И если бы спрошенный по наивности поторопился рассказать, что его задерживают незаконно, не предъявляют доказательств вины, подвергают смахивающим на пытку многочасовым допросам, вымогая признание, — то заглянувшая в тюремную скверну персона в выутюженном кителе и начищенных до солнечного блеска сапогах брезгливо поджала бы губы:

— Вас спрашивают, нет ли насекомых? Горячую ли носят пищу и регулярно меняют белье?.. А вы вон куда заехали! Имейте в виду: следователи у нас проверенные, грамотные, свое дело знают отлично!

У меня долго лежала «Илиада», и я выучил наизусть несколько песен. Я гремел гекзаметрами, так что стерильная тишина камеры оглашалась лязгом медных мечей песни о великой битве… Я наполнял стены робкими жалобами Андромахи, прощавшейся с Гектором, или горестными мольбами Нестора, проникшего в шатер Ахиллеса… Дежурному наскучивали мои декламации, и он предлагал мне «заткнуться». Я иногда спорил, поддразнивал, но услыхав «в карцер захотел?!» — благоразумно отступал.

Должно быть, привычная скука уже не скука, а состояние, с которым свыкаешься, как с любым другим. Я мог без конца простаивать у окна, наблюдая за паучком, потом оборвать одну из нитей паутины, чтобы заставить его приняться за починку; с интересом следил за редкими мухами не то просто сидел неподвижно на табурете, отключившись от всего, без единой мысли…

Была уже зима, когда мою летаргию прервал внезапный вызов на допрос. Я никак не мог справиться с охватившей нервной дрожью: мерещилось что-то роковое. Это мое последнее свидание с Денисенко и впрямь завершилось бурным аккордом. Впрочем, то, что «последнее», выяснилось позднее. Тогда же я посчитал его прологом к дальнейшему разворачиванию поединка между мной и органами. Тут, кстати, обнаружились и нити, из которых была соткана жиденькая ткань обвинения.

…Денисенко начал несколько торжественно. Вот, мол, вы все отрицаете, так сегодня мы дадим вам лично выслушать свидетеля. Убедитесь, что дальше лгать глупо. Денисенко говорил еще что-то, я не откликнулся никак. Он предупредил, чтобы со свидетелем я разговаривал только через него, и позвонил: «Введите товарища…»

Кого введут — я знал! С первого слова об очной ставке. И не ошибся: конвоир ввел Сыромятникова.

Тот вошел торопливо и сел — напротив и чуть поодаль от меня — на указанный ему стул у стола Денисенко. Чиркнув по мне взглядом, он уставился на следователя. Было видно, что толстяк смущен.

…Предупредив об ответственности за ложное показание, Денисенко предложил «товарищу Сыромятникову» изложить все ему известное о «преступной деятельности Волкова». Следователь обращался к «товарищу» сурово, даже, как мне показалось, недружелюбно.

Куда делся бойкий на язык, находчивый хозяин директорского кабинета? Путано и невразумительно излагал Сыромятников историю нашего знакомства, приплетал множество не идущих к делу подробностей. Уже тверже он рассказал, как доставал для меня с одной кафедры книгу по судостроению, с чертежами.

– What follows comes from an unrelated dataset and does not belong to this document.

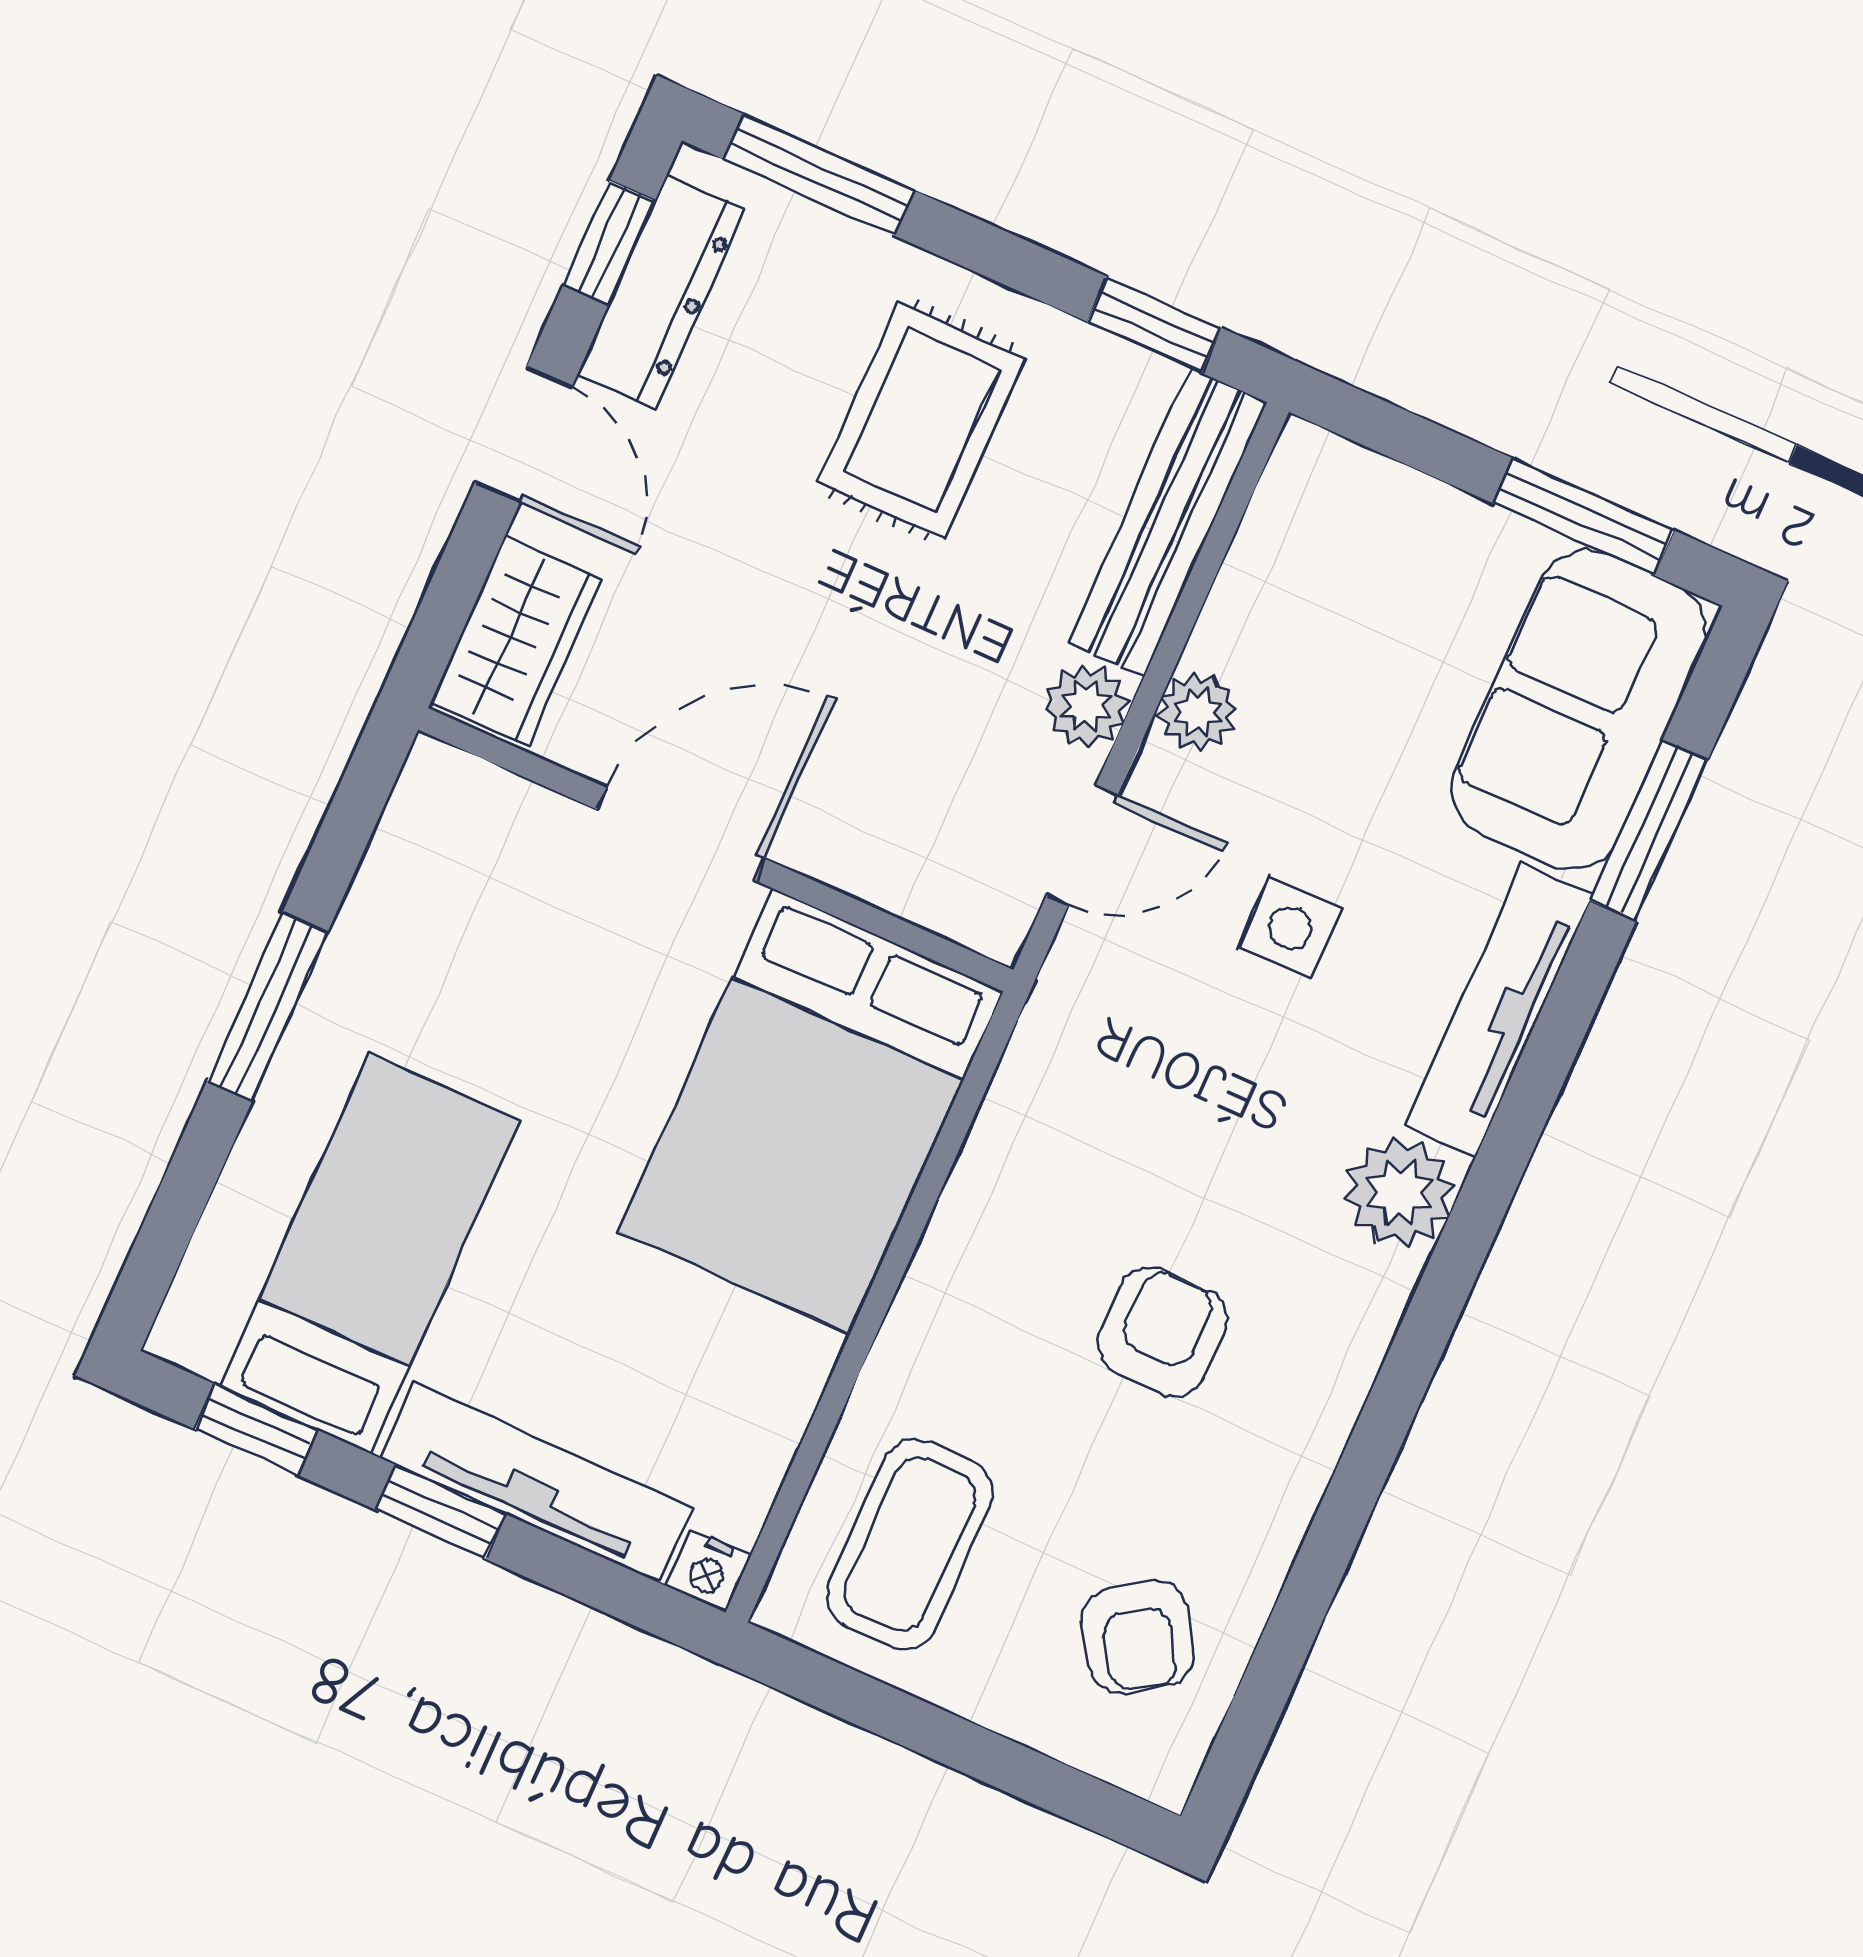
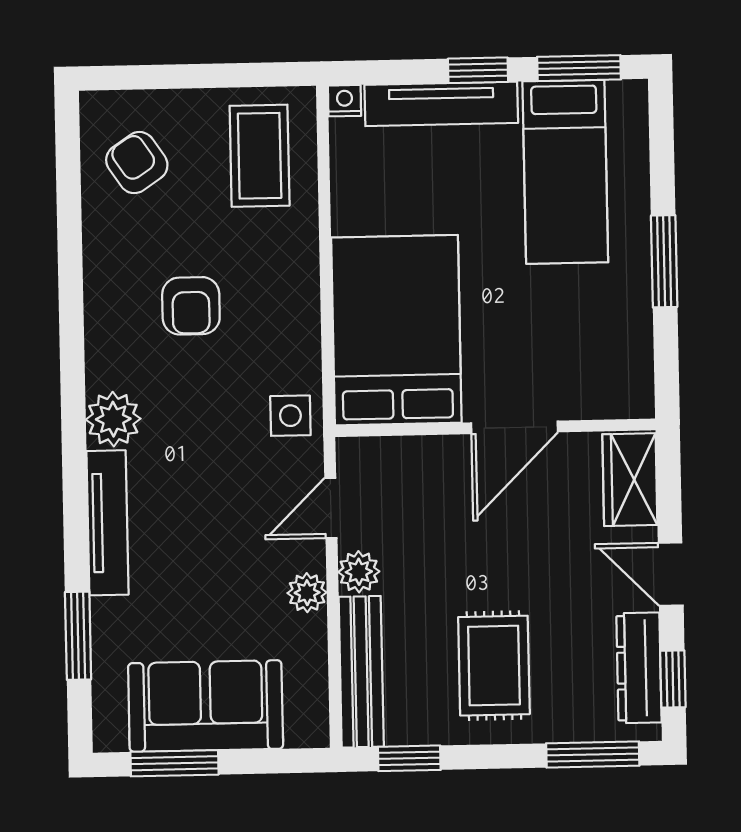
sofa: (1579, 710) -> (206, 706), moved, turned -90
side table: (1290, 928) -> (290, 416), moved
window: (256, 1429) -> (579, 68), width x1.50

… - Волков расспрашивал о морских судах, об осадке лесовозов. Потом интересовался, как укладывают в трюме доски… — уныло бубнил Сыромятников. — Потом просил провести в порт… познакомить с капитанами… — последнее он выдавил еле внятно и смолк.

Нам, слушавшим, да и ему самому, по мере развертывания показаний становилось все очевиднее, насколько пусто и незначительно все им высказанное. «Где же криминал?» — мог бы спросить себя даже чекистский предвзятый следователь.

Мою попытку возразить Денисенко оборвал:

— Вы потом будете давать свои объяснения! — и обратился к опустившему плешивую голову Сыромятникову: — У вас есть что еще показать, гражданин свидетель?

И тут Сергей Аркадьевич встрепенулся. Оценив свой провал, он заговорил горячо и твердо. Как, заподозрив нас с Всеволодом во враждебной деятельности, намеренно взялся доставлять мои письма брату, в Москве на многое раскрыл ему глаза телефонный разговор Всеволода: беседа-то шла по-английски! А Торгсин, где Всеволод расплачивался долларами?.. Напоследок Сыромятников не поскупился и сообщил, что мой брат-де намекал, что может свести его кое с кем, кто готов заплатить за услуги.

— Это вы изложите в другом месте. Сообщите, что вы знаете дополнительно о подследственном.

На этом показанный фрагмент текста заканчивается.